城の中はまっ暗で、入るとすぐに螺旋階段が上にのびていた。壁も床も天井も、なにもかも外壁と同じプリモス製だ。しかも溶接されたような箇所は見当たらず、すべてが巨大な一枚板で造られているかのようだった。外光をとり入れる窓は一つもなく、グレナデンが掲げ持った松明だけが行く手を照らしていた。冷え冷えとした漆黒の闇に包まれて、外で風がうなる音だけかすかに聞こえてくる。

登りきったところで、道が二手に分かれていた。

「どっちにする?」グレナデンが言った。

イスノメドラは目を閉じ、祈るような姿勢で、首から下げていたペンダントを握りしめた。一見すると、いびつな水晶のかけらように見えたが、彼女が言うには、それはユニコーンの角のかけらなのだった。昔、この城の近くの草原で、傷ついたユニコーンを助けて、そのお礼に欠けた角をもらったという。この角のかけらには道を指し示す力があるらしい。

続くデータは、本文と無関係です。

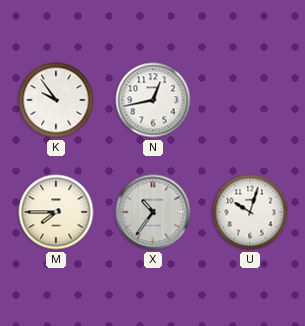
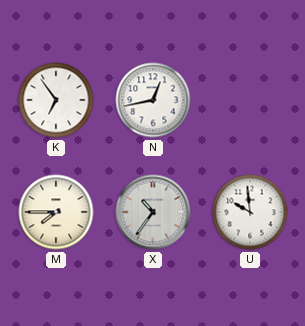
K: 9:54 -> 6:54
U: 10:03 -> 9:59
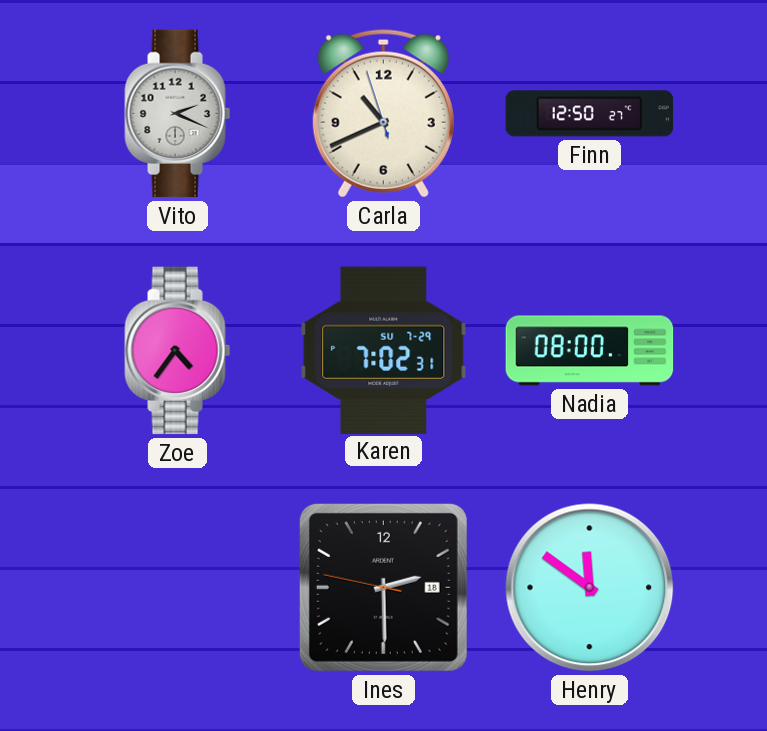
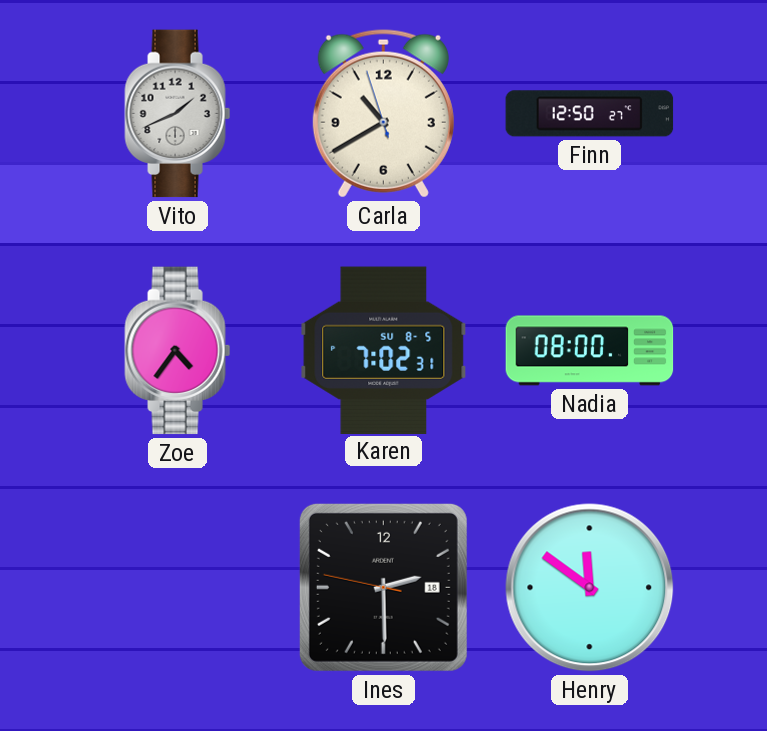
Vito: 2:19 -> 1:41
Carla: 10:40 -> 10:39
Karen date: SU 7-29 -> SU 8-5
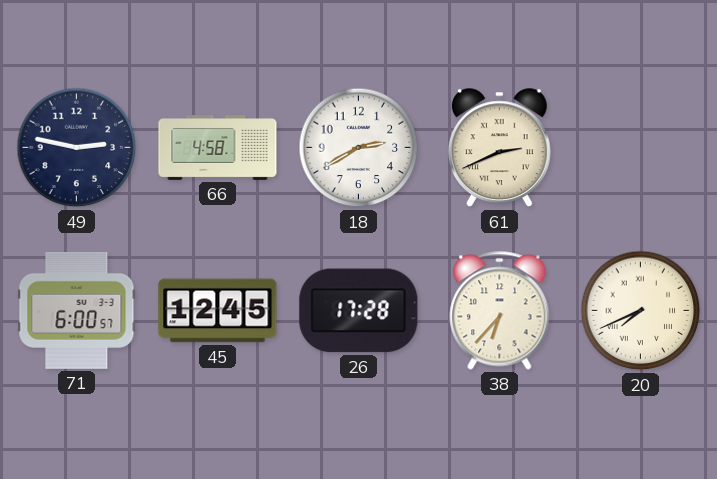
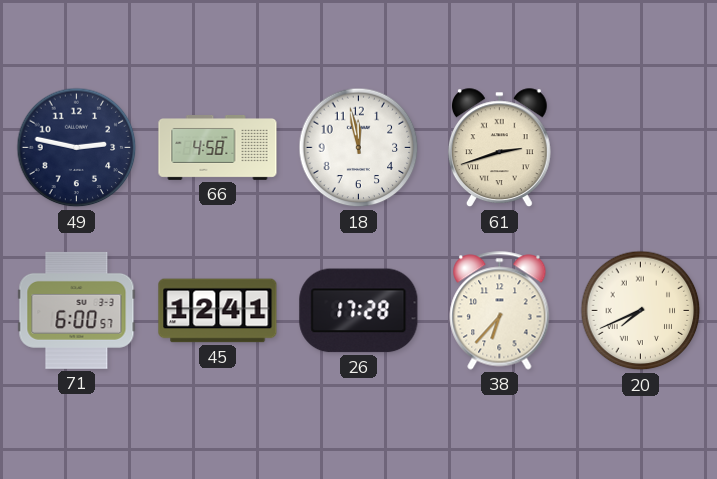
18: 2:40 -> 11:58
61: 2:41 -> 2:42
45: 12:45 -> 12:41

グレナデンはこの話を聞いても、疑わしげな表情をして黙っていただけだったが、ユニコーンは昔話や神話にしか出てこない生き物だ。リュンケウスは普段、この手の妖精を見たとか幽霊を見たとかいう類いの話は本気で受け取らないようにしている。だがこの巨大な城の内部の構造を知る者がいない今、彼女の言葉を信じる以外に手がかりになりそうなものはない。

「こっちよ」

イスノメドラは確信的な表情で、右のほうを指差した。先はやはり完全な暗闇で、なにも見えない。それでもその通りに進んだ。

何回かそんなことを繰り返し、どんどん城の迷路の奥深くへと足を踏み入れていった。城といっても無闇に入り組んだ通路ばかりで、どこまで行っても、どこかに行き着くということがなかった。そのうち柱が立ち並ぶ天井の高い広間に出た。外の音はもう完全に聞こえず、静まり返った空間に、足音が響く。密封された建物の中なのに、空気がよどんだ感じはしなかった。そのままの松明の明かりでは、広間の隅々まで見渡すことができない。

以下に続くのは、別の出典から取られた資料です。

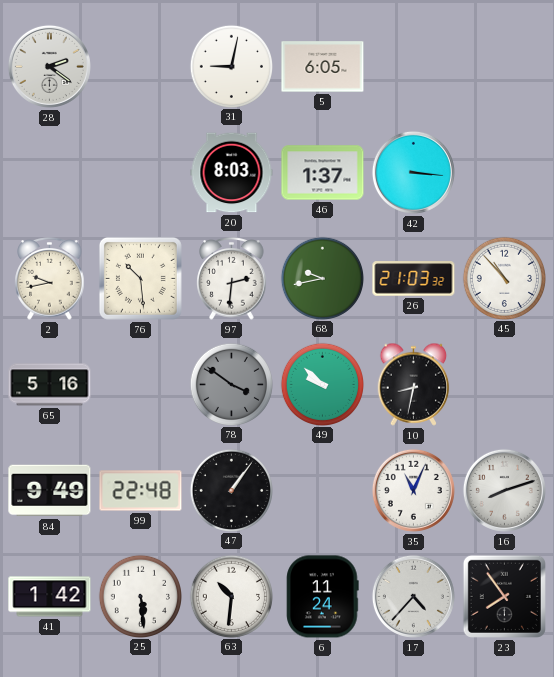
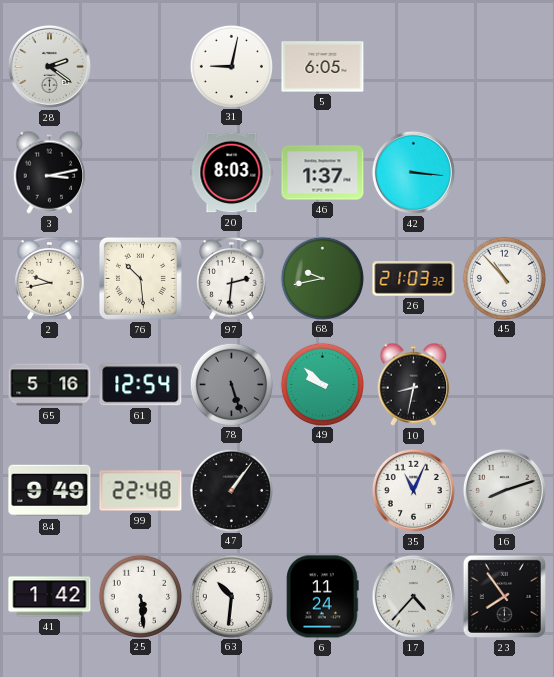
3: none -> 3:13
61: none -> 12:54
78: 3:51 -> 5:27
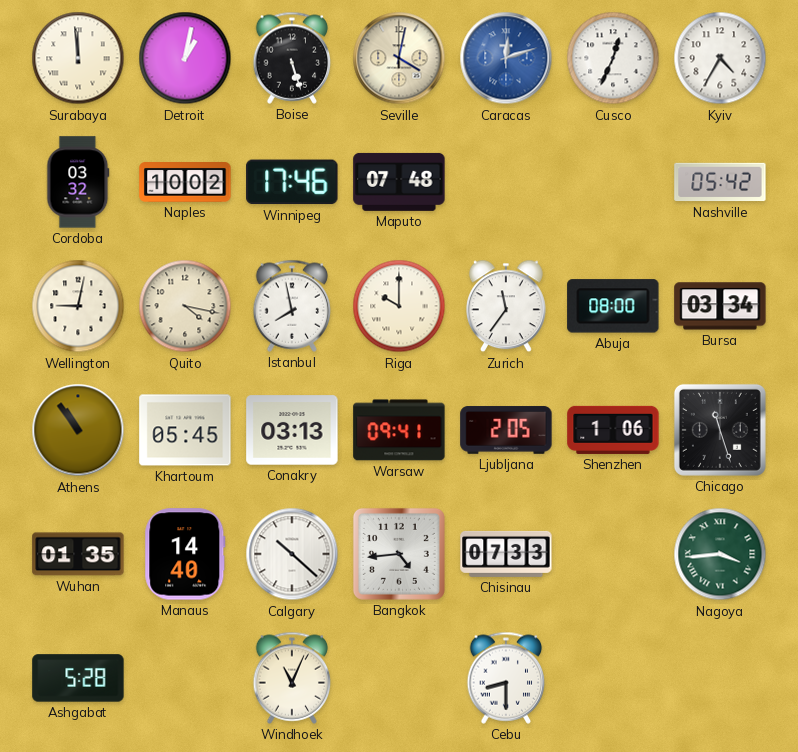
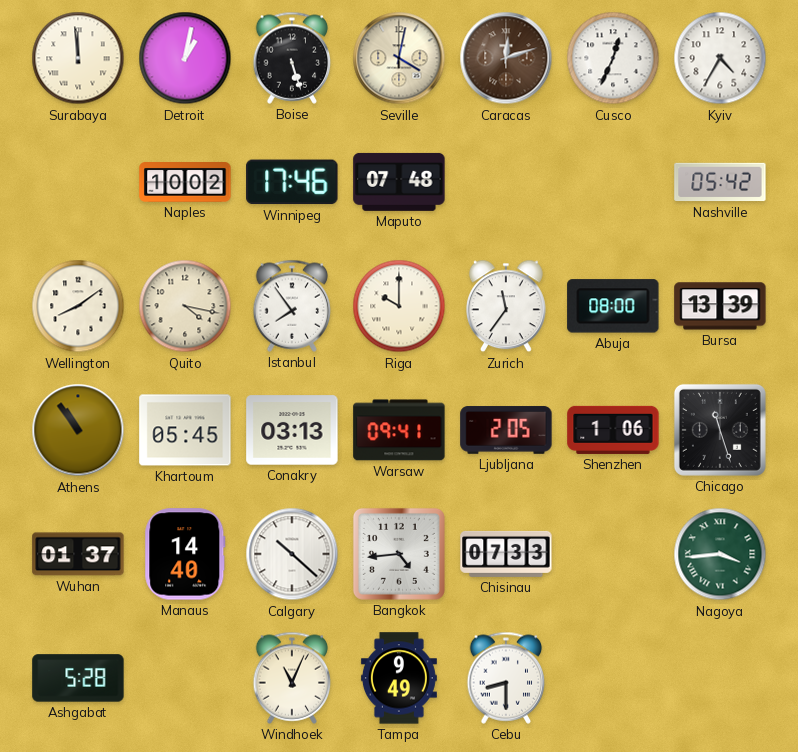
Caracas dial: blue -> brown
Cordoba: 03:32 -> none
Wellington: 9:02 -> 8:09
Istanbul: 7:58 -> 7:54
Bursa: 03:34 -> 13:39
Wuhan: 01:35 -> 01:37
Tampa: none -> 9:49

グレナデンが魔力で火を操って大きくすると、何十体もの怪物に取りかこまれていることに気づいた。

掲げた松明を、グレナデンは大きく弧を描いて振りまわした。そこから火の玉が次々と敵の体にに飛び移り、あたりが一気に明るくなる。同時にイスノメドラが放った電撃が瞬いた。幸い、今度の相手は銃を持っていない。

拾った銃の使い方はわからなかったが、リュンケウスはそれらしい引き金を引いてみた。

金属を素早く引っ掻くような耳慣れない小さな音がして、紫色の光線が発射された。その光を当てると、敵の胴体がおもしろいほど簡単にまっ二つになる。効果は抜群だ。音は光線自体が発しているというより、銃の本体からでる作動音のようだった。引き金を引いているあいだは光線が出つづけるので、小刻みにもねらい射てるし、光線を出したまま動かして敵を切断することもできる。頭部を破壊するために、リュンケウスは引き金を引いたまま、二体、三体と頭をねらって光線を行き来させた。

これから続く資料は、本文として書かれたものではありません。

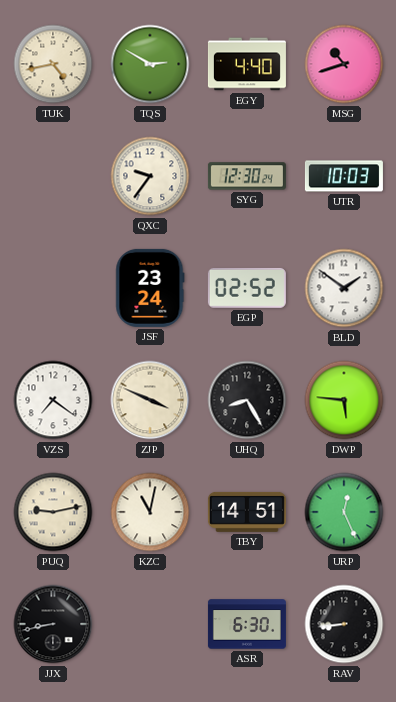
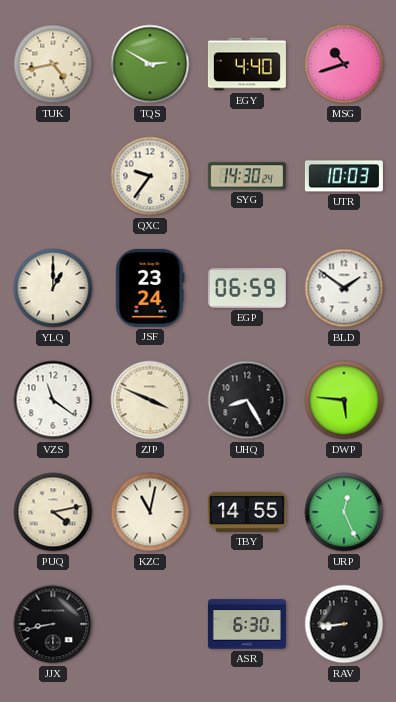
SYG: 12:30 -> 14:30
YLQ: none -> 1:00
EGP: 02:52 -> 06:59
VZS: 7:21 -> 11:21
PUQ: 9:13 -> 4:13
TBY: 14:51 -> 14:55
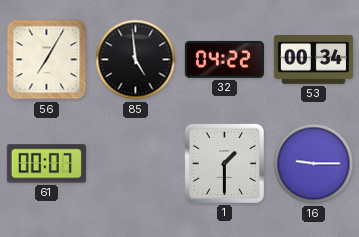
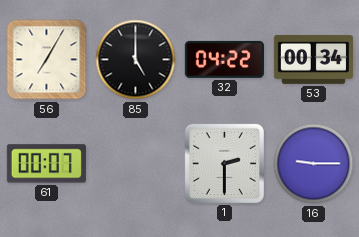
85: 4:59 -> 5:00
1: 1:30 -> 2:30
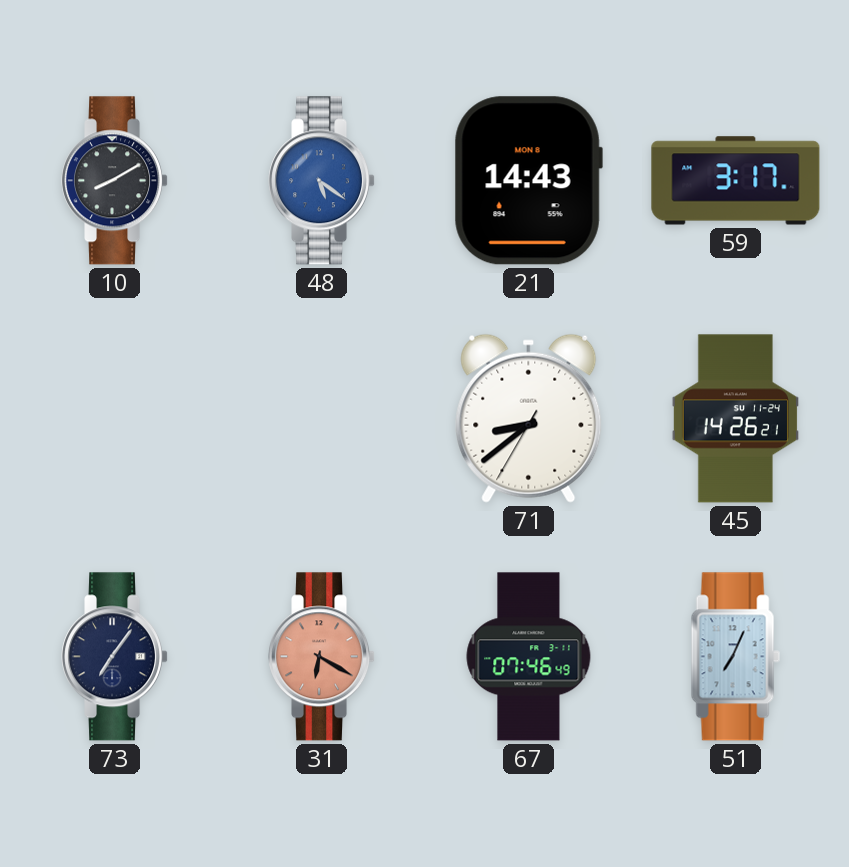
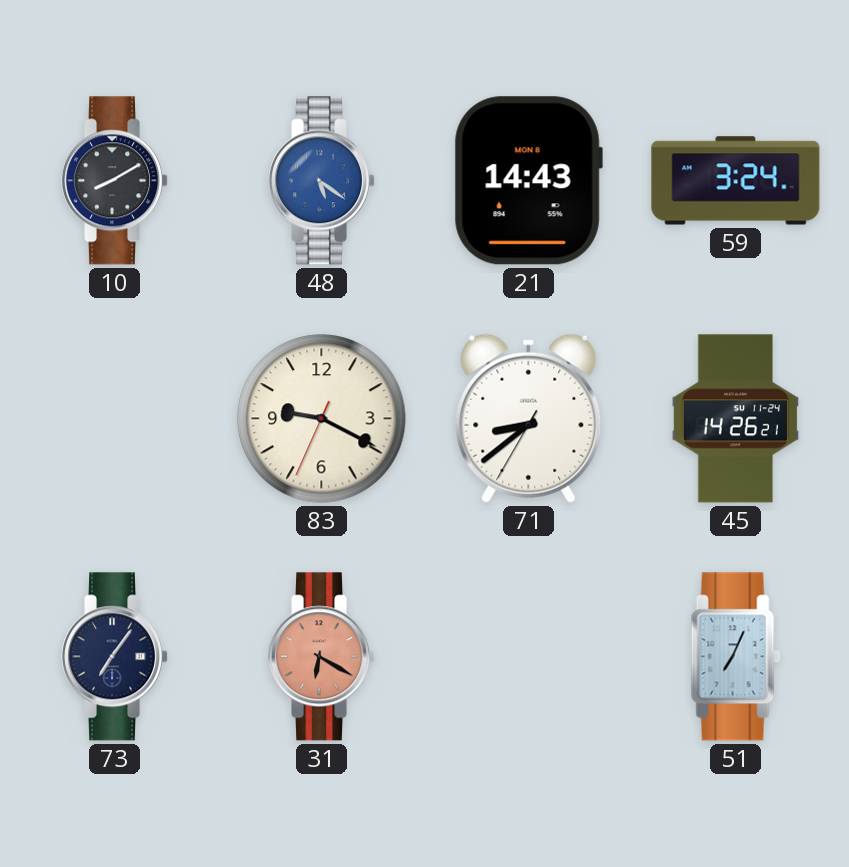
59: 3:17 -> 3:24
83: none -> 9:19
67: 07:46 -> none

ところが、うまくいったと思ったのもつかの間、今度は急に光線が出なくなった。わけがわからず見てみると、さっきまで光っていた印のようなものが点滅している。

手を止めた隙に敵が襲いかかってきたので、リュンケウスは乱闘のまっただ中から身を引いた。

すると突然、足場が消えた。

立っていた床が開いたのだ。だいぶ長いこと落下して、水面に叩きつけられた。いったん沈んでもがきながら顔を出し、まわりを確認すると、そこは先ほどよりもさらに広い空間のようだった。明かりがなくて全体の構造はわからないが、音の響きで、広がりがある、というのはわかる。